→ **Exercise details**
Return every line of the material below unchanged.

Extracted records:
------------------------------------------------

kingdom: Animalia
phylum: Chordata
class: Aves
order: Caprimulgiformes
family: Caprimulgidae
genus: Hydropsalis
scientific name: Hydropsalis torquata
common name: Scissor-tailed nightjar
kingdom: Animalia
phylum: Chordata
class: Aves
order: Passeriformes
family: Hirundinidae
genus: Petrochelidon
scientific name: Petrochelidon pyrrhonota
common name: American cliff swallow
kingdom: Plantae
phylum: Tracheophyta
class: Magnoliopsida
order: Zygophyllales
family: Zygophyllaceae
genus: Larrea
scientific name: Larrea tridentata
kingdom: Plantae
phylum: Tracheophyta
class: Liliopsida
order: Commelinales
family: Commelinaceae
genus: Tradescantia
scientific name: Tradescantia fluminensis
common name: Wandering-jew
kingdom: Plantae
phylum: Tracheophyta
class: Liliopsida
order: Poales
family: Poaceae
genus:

------------------------------------------------

→ **Written solution**
kingdom: Animalia
phylum: Chordata
class: Aves
order: Caprimulgiformes
family: Caprimulgidae
genus: Hydropsalis
scientific name: Hydropsalis torquata
common name: Scissor-tailed nightjar
kingdom: Animalia
phylum: Chordata
class: Aves
order: Passeriformes
family: Hirundinidae
genus: Petrochelidon
scientific name: Petrochelidon pyrrhonota
common name: American cliff swallow
kingdom: Plantae
phylum: Tracheophyta
class: Magnoliopsida
order: Zygophyllales
family: Zygophyllaceae
genus: Larrea
scientific name: Larrea tridentata
kingdom: Plantae
phylum: Tracheophyta
class: Liliopsida
order: Commelinales
family: Commelinaceae
genus: Tradescantia
scientific name: Tradescantia fluminensis
common name: Wandering-jew
kingdom: Plantae
phylum: Tracheophyta
class: Liliopsida
order: Poales
family: Poaceae
genus:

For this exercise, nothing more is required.